Transcribe the part of the driverless vehicles passage below that opens with the words "Reduced requirements for" and closes with "improved environmental performance.".

### Provided passage
----------------------------------------
Reduced requirements for parking space could create surplus land for higher value urban redevelopment and community use. The realisation of these social and structural benefits will require proactive management through changes in land use planning policy and regulations.17
2.18
Some witnesses suggested that improved transport options will instead see increased urban sprawl as people take advantage of the convenience of autonomous transport to live further away from their workplaces than they currently do.18

Environment

2.19
Alongside the anticipated benefit of easing congestion is the likelihood that driverless vehicles will have a positive effect on the environment. While the main impact is likely to come from electric, rather than autonomous vehicles, the Committee nonetheless heard that autonomous vehicles should result in improved environmental performance.
2.20
As DIRD’s submission noted, Australia’s transport sector is responsible for 16 per cent of the country’s total greenhouse gas emissions, with light vehicles making up 10 per cent of the total.19
2.21
Telstra pointed to the advantages through improved, and more consistent, driving as well as using information available to vehicles via network connections to improve fuel usage.20
2.22
Volvo made a similar point, noting that autonomous vehicles are likely to reduce the forms of driving which are most fuel intensive:
Autonomous, connected cars will be able to drive more efficiently, reducing fuel consumption and harmful emissions. Better anticipation and communication with other cars will reduce stop/start traffic and heavy braking, and they will be able to form safe, tightly packed ‘road trains’ that reduce aerodynamic drag at speed.21
2.23
The latter point links to one of the anticipated benefits of truck platooning, likely to be one of the earliest functions of automated vehicles, as Telstra’s submission explained:
AVs in the Transport & Logistics sector can take advantage of techniques like truck platooning (where a truck travels close enough behind another to benefit from the wind break created by the leader, informed by C-ITS) or vehicle to infrastructure (V2I) communication which can provide green light priority for heavy vehicles to reduce carbon emissions from both fuel burn and reduced congestion… For example, Platooning vendor Peloton estimates a 7.5 per cent fuel reduction from platooning just two trucks.22
2.24
Volvo also noted that self-driving vehicles could have the further impact of making electric vehicle use more efficient, by automatically driving to and from a charging station as convenient, rather than requiring a human driver to do so.23
2.25
However, as with anticipated reductions in traffic congestion, the dominant use model for driverless vehicles will be a critical factor. Environmental benefits may be lessened if autonomous vehicles lead to a rise in vehicle usage because of the convenience they offer or because they frequently drive without passengers.24

Key barriers to public acceptance

2.26
This section discusses some of the key barriers to the public acceptance of driverless vehicles as identified by submitters and witnesses. Two of the major barriers, questions of legal liability and the impact driverless vehicles will have on employment, are discussed separately, in chapters four and five respectively.
----------------------------------------
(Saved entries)
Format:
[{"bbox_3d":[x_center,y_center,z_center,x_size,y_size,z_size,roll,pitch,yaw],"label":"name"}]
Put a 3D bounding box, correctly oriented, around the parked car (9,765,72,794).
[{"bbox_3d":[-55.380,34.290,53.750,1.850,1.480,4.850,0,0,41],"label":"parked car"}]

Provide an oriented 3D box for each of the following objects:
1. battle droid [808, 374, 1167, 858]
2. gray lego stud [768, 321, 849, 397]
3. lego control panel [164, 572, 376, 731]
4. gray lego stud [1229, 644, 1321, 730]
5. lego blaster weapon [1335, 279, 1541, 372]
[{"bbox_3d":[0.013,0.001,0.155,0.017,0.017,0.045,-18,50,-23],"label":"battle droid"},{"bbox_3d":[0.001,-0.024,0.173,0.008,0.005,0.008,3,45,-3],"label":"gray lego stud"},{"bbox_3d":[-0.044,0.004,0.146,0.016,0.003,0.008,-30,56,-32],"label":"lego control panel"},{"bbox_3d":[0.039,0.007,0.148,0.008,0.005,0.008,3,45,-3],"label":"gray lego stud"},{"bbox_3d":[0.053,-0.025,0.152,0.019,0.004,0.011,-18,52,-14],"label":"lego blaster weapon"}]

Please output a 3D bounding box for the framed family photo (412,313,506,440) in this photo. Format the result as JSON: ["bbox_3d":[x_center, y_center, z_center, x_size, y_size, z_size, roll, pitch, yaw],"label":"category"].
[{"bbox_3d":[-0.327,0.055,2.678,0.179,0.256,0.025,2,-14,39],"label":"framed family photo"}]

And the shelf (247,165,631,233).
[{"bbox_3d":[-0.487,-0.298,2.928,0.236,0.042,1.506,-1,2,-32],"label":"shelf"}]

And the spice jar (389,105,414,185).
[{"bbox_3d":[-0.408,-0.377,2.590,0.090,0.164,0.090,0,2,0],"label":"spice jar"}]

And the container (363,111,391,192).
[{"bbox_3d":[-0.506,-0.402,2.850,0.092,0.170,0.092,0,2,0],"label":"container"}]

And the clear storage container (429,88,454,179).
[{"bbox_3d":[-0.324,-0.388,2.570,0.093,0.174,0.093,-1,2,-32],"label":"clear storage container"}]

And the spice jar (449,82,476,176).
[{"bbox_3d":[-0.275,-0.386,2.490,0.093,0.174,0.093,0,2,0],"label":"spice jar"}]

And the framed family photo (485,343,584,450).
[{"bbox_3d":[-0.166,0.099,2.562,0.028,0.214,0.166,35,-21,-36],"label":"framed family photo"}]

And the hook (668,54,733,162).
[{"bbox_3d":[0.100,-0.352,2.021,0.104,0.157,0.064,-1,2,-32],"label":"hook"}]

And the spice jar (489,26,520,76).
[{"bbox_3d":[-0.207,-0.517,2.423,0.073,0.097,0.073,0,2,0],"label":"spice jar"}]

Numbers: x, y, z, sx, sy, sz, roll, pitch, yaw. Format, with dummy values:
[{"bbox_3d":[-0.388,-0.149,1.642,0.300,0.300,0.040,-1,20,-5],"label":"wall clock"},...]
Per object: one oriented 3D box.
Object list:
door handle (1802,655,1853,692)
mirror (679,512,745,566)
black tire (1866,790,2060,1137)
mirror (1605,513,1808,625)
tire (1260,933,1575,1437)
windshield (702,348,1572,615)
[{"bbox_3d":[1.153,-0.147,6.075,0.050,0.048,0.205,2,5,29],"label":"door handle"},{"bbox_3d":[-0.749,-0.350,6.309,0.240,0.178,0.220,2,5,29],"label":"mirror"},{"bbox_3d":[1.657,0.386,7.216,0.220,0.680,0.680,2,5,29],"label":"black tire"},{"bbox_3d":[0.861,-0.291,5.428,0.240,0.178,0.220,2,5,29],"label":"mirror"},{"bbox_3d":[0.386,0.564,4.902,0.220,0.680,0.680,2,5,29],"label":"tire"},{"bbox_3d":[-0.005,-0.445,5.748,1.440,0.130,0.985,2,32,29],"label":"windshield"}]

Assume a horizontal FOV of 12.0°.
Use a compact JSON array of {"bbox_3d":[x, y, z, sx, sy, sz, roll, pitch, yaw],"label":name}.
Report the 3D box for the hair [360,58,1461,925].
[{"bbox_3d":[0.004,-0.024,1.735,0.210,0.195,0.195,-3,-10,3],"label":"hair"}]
----------------------------------------
### Reply
Reduced requirements for parking space could create surplus land for higher value urban redevelopment and community use. The realisation of these social and structural benefits will require proactive management through changes in land use planning policy and regulations.17
2.18
Some witnesses suggested that improved transport options will instead see increased urban sprawl as people take advantage of the convenience of autonomous transport to live further away from their workplaces than they currently do.18

Environment

2.19
Alongside the anticipated benefit of easing congestion is the likelihood that driverless vehicles will have a positive effect on the environment. While the main impact is likely to come from electric, rather than autonomous vehicles, the Committee nonetheless heard that autonomous vehicles should result in improved environmental performance.